Etiket arşivi: The Shrouds

Ölüm Bir Son mudur?

Bedensel Korku (Body Horror) türünün edebi ve entelektüel temsilcisi David Cronenberg’in geçtiğimiz yıl Altın Palmiye seçkisi dahilinde Cannes’da dünya prömiyerini yapan son çalışması ‘Kefenler / The Shrouds’ biraz geç de olsa gösterime girdi. 1979 yılından beri birlikte olduğu eşinin ölümcül hastalığı nedeniyle uzun yıllar sinemadan uzak kalmış olan usta sinemacı, kırma dokular antolojisinin bir önceki ürünü 2022 yapımı ‘Müstakbel Suçlar / Crimes of the Future’ ile yaman bir dönüş yapmış, ‘Videodrome’, ‘Varoluş / eXistenZ’ ve de cinselliğin dehlizlerinde sorular soran zamansız ve yaşsız başyapıtı, edebiyat-sinema işbirliğinin en leziz örneklerinden J.G. Ballard uyarlaması ‘Çarpışma / Crash’in yaratıcısı, beden-teknoloji etkileşiminden hareketle insanoğlunun hızlı evrim sürecini irdeleyen klasik sinemasının tutkunlarını mest etmişti.

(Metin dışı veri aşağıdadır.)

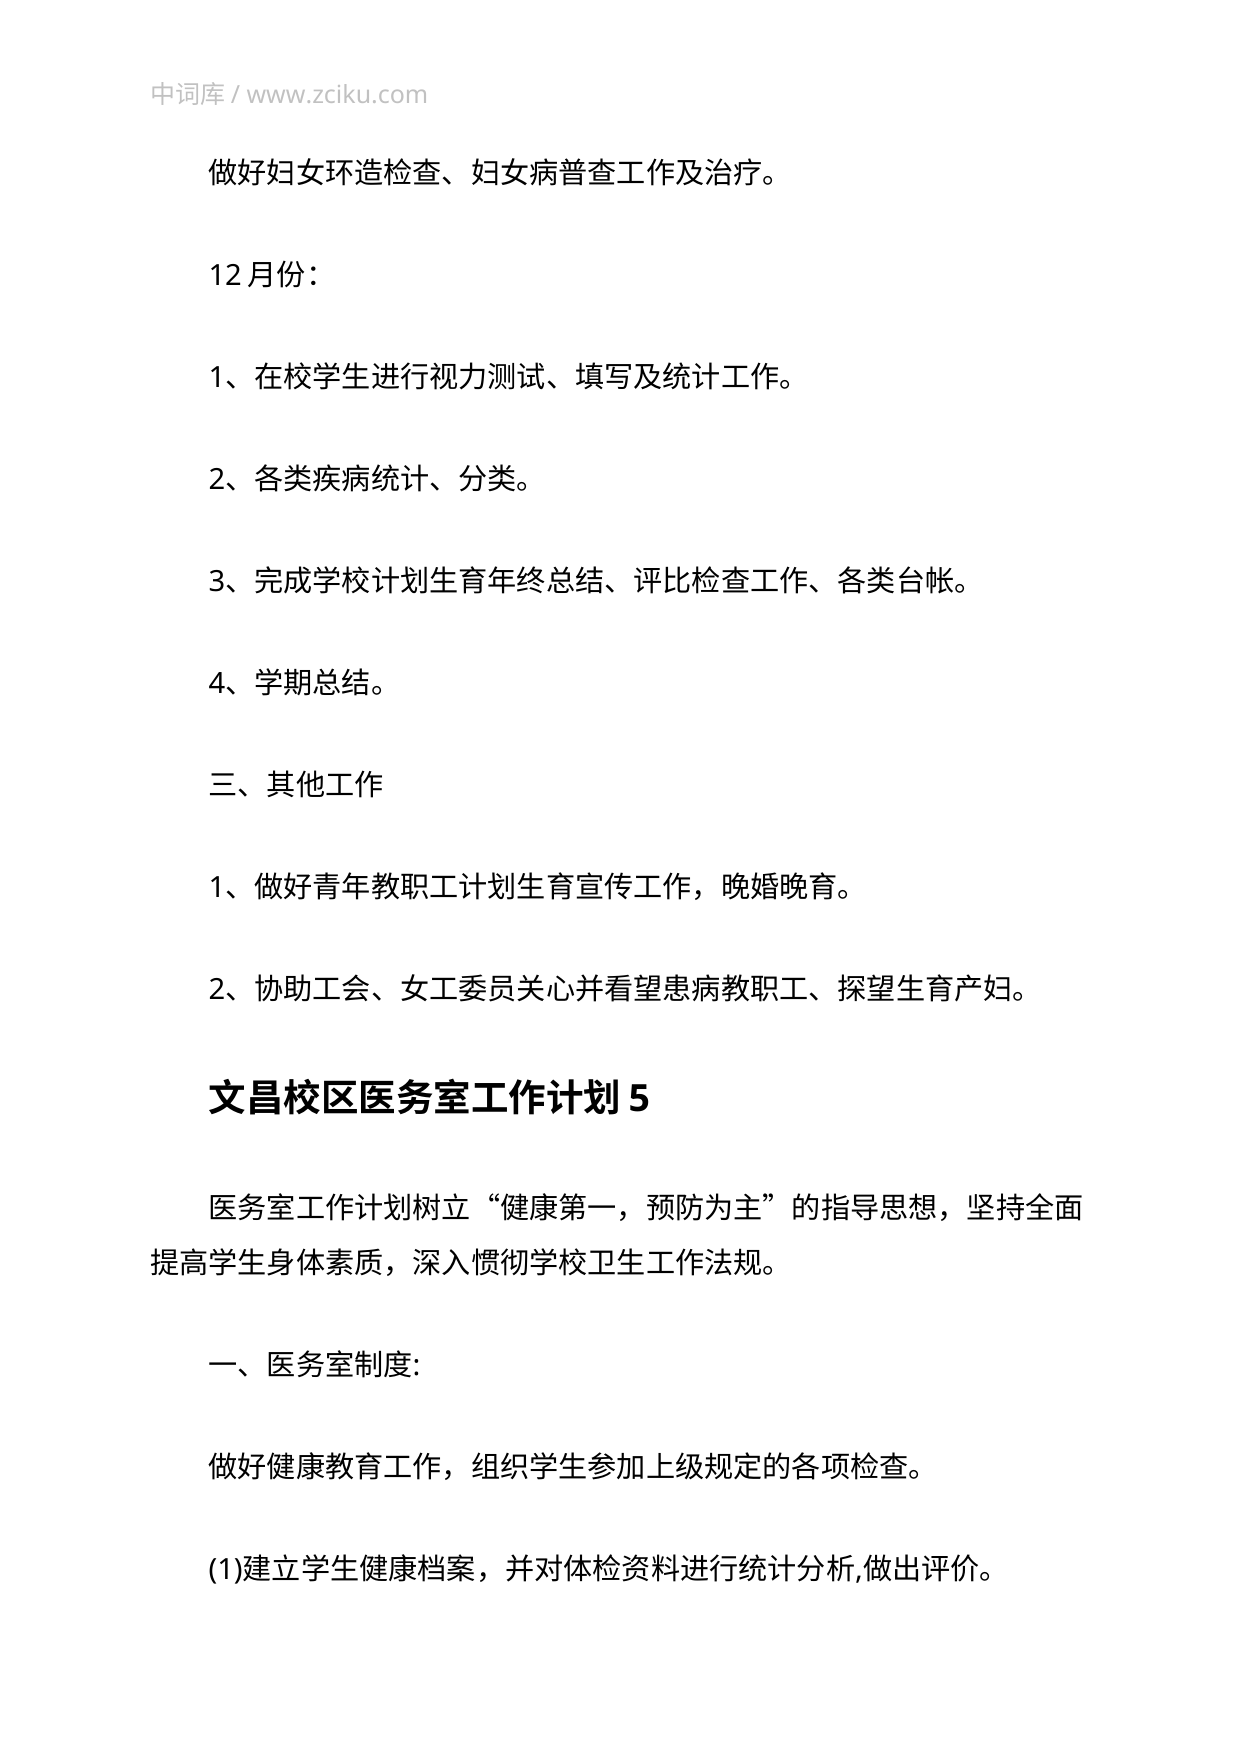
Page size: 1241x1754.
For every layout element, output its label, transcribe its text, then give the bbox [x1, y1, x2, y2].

text 医务室工作计划树立“健康第一，预防为主”的指导思想，坚持全面提高学生身体素质，深入惯彻学校卫生工作法规。 [150, 1185, 1090, 1282]
text 做好健康教育工作，组织学生参加上级规定的各项检查。 [150, 1444, 1090, 1486]
text 2、各类疾病统计、分类。 [150, 456, 1090, 498]
text 12月份： [150, 252, 1090, 294]
text (1)建立学生健康档案，并对体检资料进行统计分析,做出评价。 [150, 1545, 1090, 1588]
text 做好妇女环造检查、妇女病普查工作及治疗。 [150, 150, 1090, 192]
text 4、学期总结。 [150, 660, 1090, 702]
text 2、协助工会、女工委员关心并看望患病教职工、探望生育产妇。 [150, 965, 1090, 1008]
text 1、做好青年教职工计划生育宣传工作，晚婚晚育。 [150, 863, 1090, 906]
text 文昌校区医务室工作计划5 [150, 1067, 1090, 1122]
text 三、其他工作 [150, 762, 1090, 804]
text 3、完成学校计划生育年终总结、评比检查工作、各类台帐。 [150, 558, 1090, 600]
text 一、医务室制度: [150, 1342, 1090, 1384]
text 1、在校学生进行视力测试、填写及统计工作。 [150, 354, 1090, 396]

2017 yılında hayat arkadaşını kanserden kaybeden Kanadalı yönetmenin uzun yas sürecinden ilham alarak kaleme aldığı son filminde endüstriyel video tasarımcısı iş insanı Karsh Relikh (Vincent Cassel) ile tanışıyoruz. Eşi Becca’nın (Diane Kruger) kaybının acısını üzerinden atamayan ve onunla toprağın altında beraber olmak isteyen Karsh, ‘GraveTech’ adını verdiği bir teknoloji geliştiriyor. Özel üretilmiş radyoaktif kefene sarılı beden görüntülerinin mezar taşı üzerine yerleştirilmiş ekran üzerinden izlenebildiği bir düzenektir bu. Aralarında Becca’nın da bulunduğu 9 mezar kimliği meçhul bir grup tarafından tahrip edilip bağlı olduğu sistem siber saldırıya uğradığında Karsh kendini zihninde şekillendirmeye çalıştığı uluslararası bir komplo ağının içinde bulacaktır.

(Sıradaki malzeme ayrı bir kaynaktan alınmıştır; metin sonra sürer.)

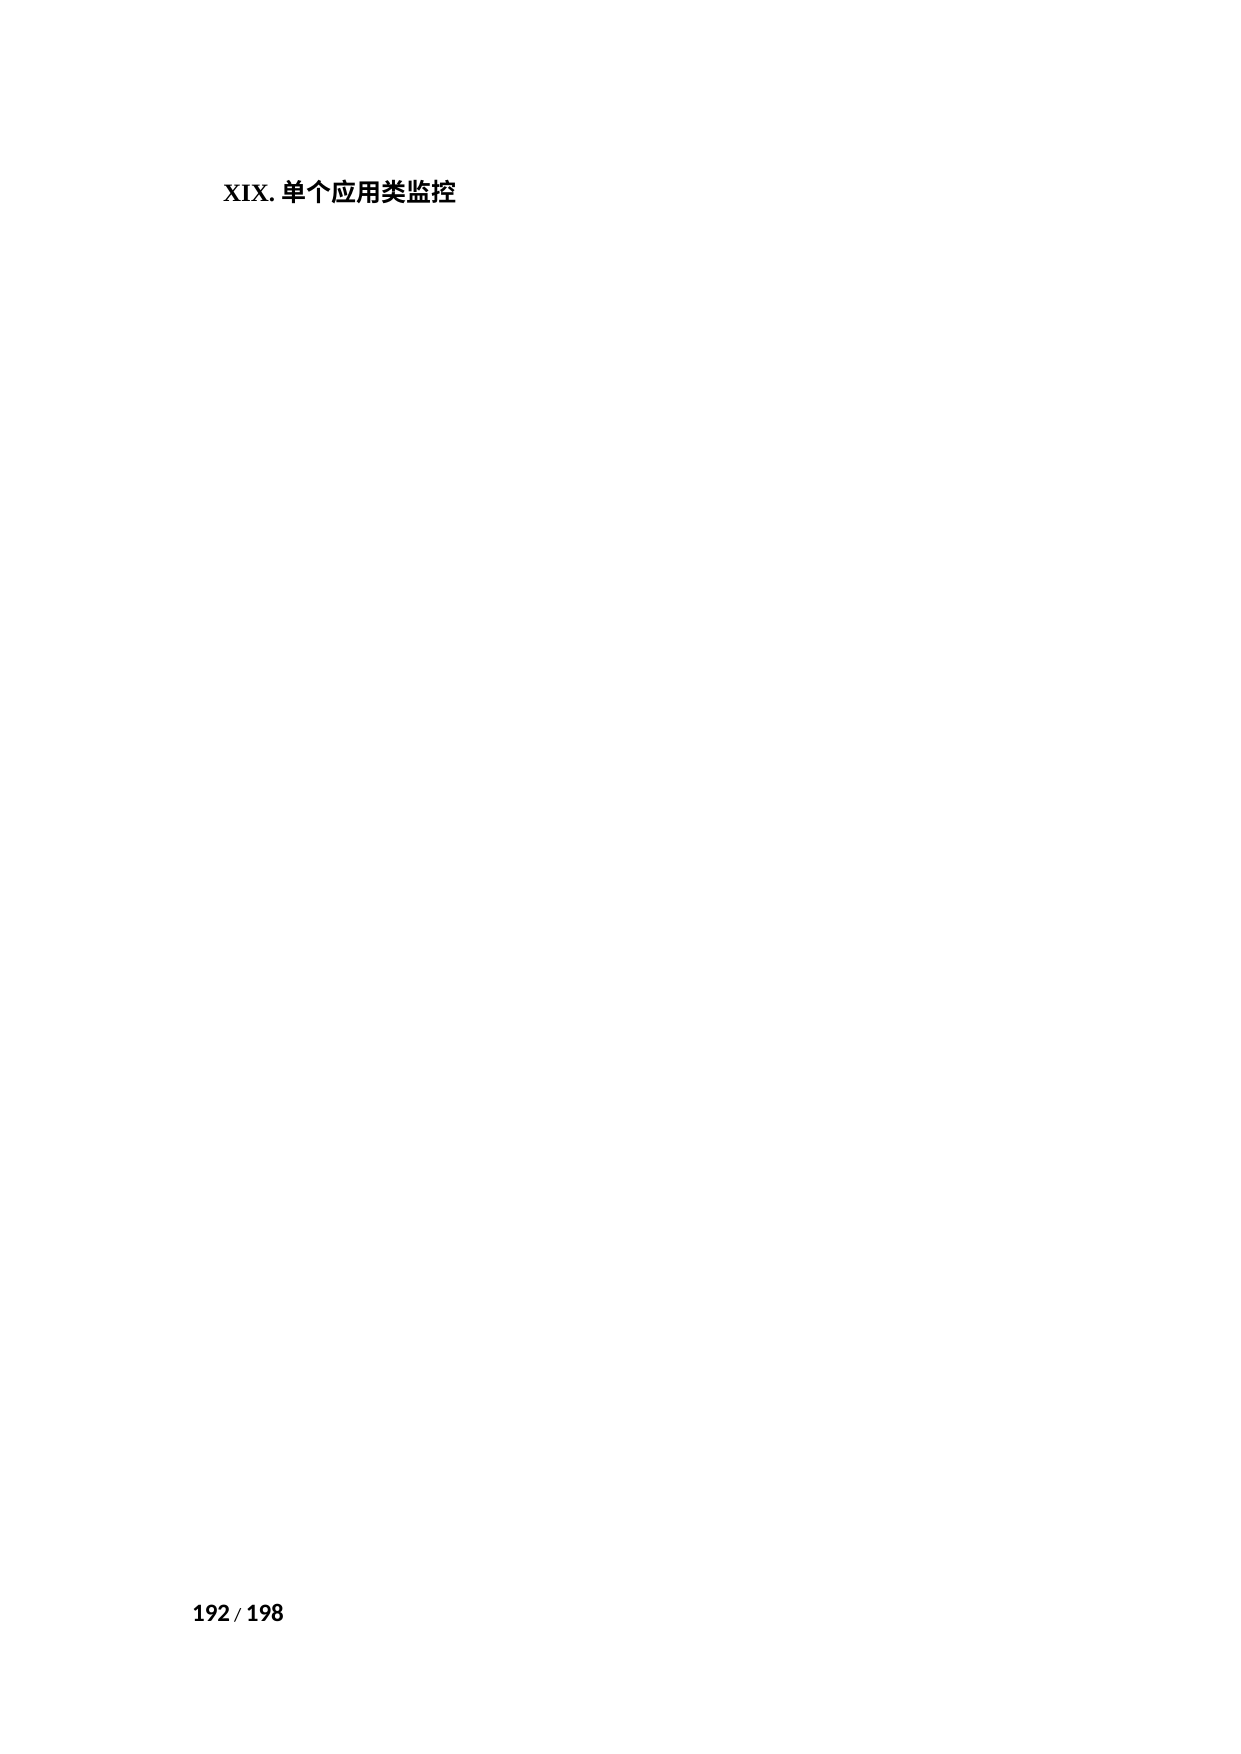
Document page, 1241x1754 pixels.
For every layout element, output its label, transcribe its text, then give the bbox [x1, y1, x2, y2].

subtitle 单个应用类监控 [223, 158, 1053, 223]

Komplo teorileri sizleri yanıltmasın. Cronenberg’in diyaloglara ağırlık veren metni içindeki bu sabotaj oluşumları Hitchcock’un meşhur ‘McGuffin’lerinden farklı bir şey değil aslında. Auteur sinemacının derdi ölümün nihai bir son olmayıp, devam eden bir çözülüş ve parçalanma süreci olduğuna kafa yormak. Becca’nın çürüyen bedenini yüksek çözünürlüklü bir teknoloji ile röntgenleyen Karsh, kemiklerde oluşan yeni dokuları şüpheyle karşılıyor ve bu defa karısını ölümde de kaybetmenin paranoyasına sürükleniyor.

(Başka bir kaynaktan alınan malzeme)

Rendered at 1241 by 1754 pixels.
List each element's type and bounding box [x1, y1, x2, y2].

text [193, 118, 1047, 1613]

Cronenberg’in bir söyleşisinde belirttiği üzere, paranoya ve komplo teorileri yasla baş etmek, kontrolümüz dahilinde olmayanı zihnimize kabul ettirmek için başvurduğumuz yöntemler aslında. Usta sinemacı kendisi gibi seyirciyi de kafa karışıklığı ile imtihan ettiği bu sıra dışı son çalışmasında ölümün bir son olup olmadığını tartışmaya açarken, kendi korkuları, ölüm gibi soğuk ve kaskatı kederi ile yüzleşiyor. Cassel fiziksel görüntüsü ile yönetmenin parlak bir alter egosuna dönüşürken, sadık bestecisi Howard Shore’un filmi gizemli kefenler gibi sarmalayan tutkulu tedirgin tınıları beden deformasyonu ve çürümenin distopik atmosferine bir kez daha hizmet ediyor.

Filmin başlarında ‘daha ne kadar karanlığa gitmeye hazırsınız’ şeklinde bir soru ortaya atılıyor. 82 yaşındaki yönetmen bu karanlığı zorluyor ve alternatif düşünce biçimleri öneriyor.